Gangliosides Contribute to Vascular Insulin Resistance

Abstract

Insulin in physiological concentrations is important to maintain vascular function. Moreover, vascular insulin resistance contributes to vascular impairment. In the elderly, other factors including hypertension, dyslipidemia, and chronic inflammation amplify senescence of vascular endothelial and smooth muscle cells.
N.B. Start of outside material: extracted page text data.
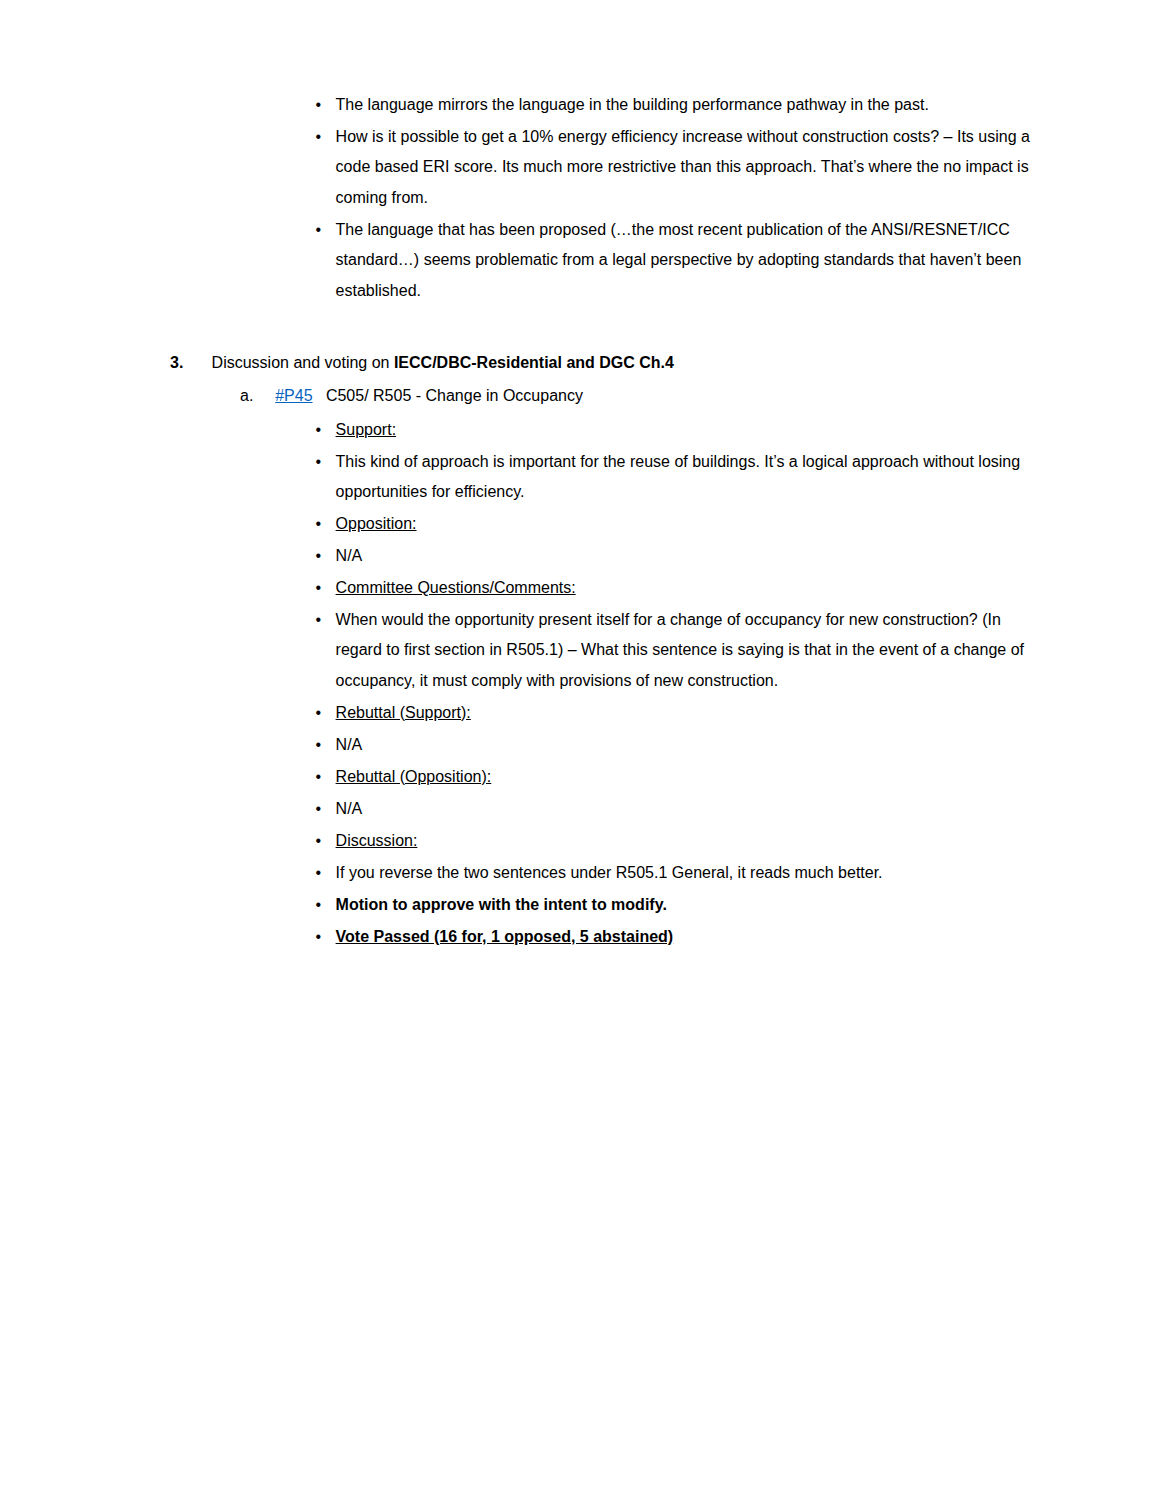The language mirrors the language in the building performance pathway in the past.
How is it possible to get a 10% energy efficiency increase without construction costs? – Its using a code based ERI score. Its much more restrictive than this approach. That’s where the no impact is coming from.
The language that has been proposed (…the most recent publication of the ANSI/RESNET/ICC standard…) seems problematic from a legal perspective by adopting standards that haven’t been established.
3.
Discussion and voting on IECC/DBC-Residential and DGC Ch.4
a.
#P45 C505/ R505 - Change in Occupancy
Support:
This kind of approach is important for the reuse of buildings. It’s a logical approach without losing opportunities for efficiency.
Opposition:
N/A
Committee Questions/Comments:
When would the opportunity present itself for a change of occupancy for new construction? (In regard to first section in R505.1) – What this sentence is saying is that in the event of a change of occupancy, it must comply with provisions of new construction.
Rebuttal (Support):
N/A
Rebuttal (Opposition):
N/A
Discussion:
If you reverse the two sentences under R505.1 General, it reads much better.
Motion to approve with the intent to modify.
Vote Passed (16 for, 1 opposed, 5 abstained)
In turn, senescence increases the risk for vascular-related diseases such as arteriosclerosis, diabetes, and Alzheimer's disease. Recently, it was found that GM1 ganglioside, one of the glycolipids localized on the cell membrane, mediates vascular insulin resistance by promoting senescence and/or inflammatory stimulation. First, it was shown that increased GM1 levels associated with aging/senescence contribute to insulin resistance in human aortic endothelial cells (HAECs). Second, the expression levels of gangliosides were monitored in HAECs treated with different concentrations of tumor necrosis factor-alpha (TNFα) for different time intervals to mimic in vivo acute or chronic inflammatory conditions. Third, the levels of insulin signaling-related molecules were monitored in HAECs after TNFα treatment with or without inhibitors of ganglioside synthesis. In this review, we summarize the molecular mechanisms of insulin resistance in aged/senescent and TNFα-stimulated endothelial cells mediated by gangliosides and highlight the possible roles of gangliosides in vascular insulin resistance-related diseases.

Keywords: GM1 ganglioside; aging; endothelial cell; inflammation; senescence; vascular insulin resistance.

Figure 1

Insulin resistance mediated by gangliosides. (A) Pathways of glycolipids and glycosyltransferases contributing to each ganglioside synthetic pathway. Pathways of the major gangliosides are shown within the rectangle. AMP-dNM is a specific inhibitor of glucosylceramide synthase. Symbols are according to Reference [22]. Glc, Glucose; Gal, Galactose; GalNAc, N-acetylgalactosamine; Neu5Ac, N-acetylneuraminic acid. (B) Gangliosides involved in insulin resistance in classic or non-classic sites. In adipocytes, increased GM3 levels upon TNFα stimulation contribute to insulin resistance in pathological conditions such as obesity, but their contribution to aging is unknown. In the liver, GM3 contributes to insulin resistance possibly due to a reduction in NEU3 that occurs with aging. In the muscle, GM1 and GM2 contribute to insulin resistance, and GM3 contributes to insulin resistance due to a reduction in NEU3 that occurs with aging. In both the liver and the muscle, the effect of TNFα stimulation is unknown. In ECs, simultaneous aging and TNFα stimulation contribute to upregulation of GM1, leading to insulin resistance.

Figure 2

Schematic representation of insulin resistance in ECs. In non-aged ECs, activation of eNOS occurs by insulin stimulation. On the other hand, in senescent ECs, which underwent multiple cell divisions or oxidative stress, GM1 levels increase and insulin signaling decreases. The effects of TNFα are the following. 1) When short-term stimulation (acute inflammation) with low concentrations of TNFα is performed on non-aged ECs, insulin signaling decreases and GM1 levels increase. Further stimulation for a long period of time (chronic inflammation) leads to decreased eNOS expression. Removing the stimulus restores physiological conditions. 2) Short-term stimulation in non-aged ECs with high concentrations of TNFα leads to a decrease in the expression of eNOS. Even if the stimulus is removed, the increase in GM1 levels and the decrease in insulin signaling are stable. When GM1 levels are increased, short-term stimulation with low concentrations of TNFα results in decreased expression of eNOS. 3) In senescent ECs, the expression of eNOS decreases even upon short-term stimulation with low concentrations of TNFα, because GM1 levels are already increased. A continued decline in eNOS levels may lead to disease onset due to chronic reduction of NO production.

Figure 3

Overview of GM1-mediated vascular insulin resistance. (A) Proposed model for GM1-mediated vascular diseases. GM1, which is increased in ECs of peripheral blood vessels due to aging/senescence and inflammation, is secreted into blood vessels in exosomes. Exosomes containing GM1 are transported through blood vessels and incorporated by cardiovascular and cerebrovascular ECs. Vascular insulin resistance can be caused by GM1 taken up from the exosome, leading to insulin resistance-related diseases. (B) Improvement of age-related vascular diseases by AMP-dNM treatment. When AMP-dNM is administered, the GM1 increase in ECs associated with aging/senescence and inflammation can be suppressed. Most likely, insulin signaling can be restored, improving age-related vascular diseases. (C) GM1 specific inhibition for improvement of vascular insulin resistance. Specific inhibition of GM1 synthesis targeting B4GALNT1 or inhibition of the interaction between GM1 and IR in senescent and TNFα-stimulated ECs could be employed to develop new efficient therapeutic strategies for vascular insulin resistance.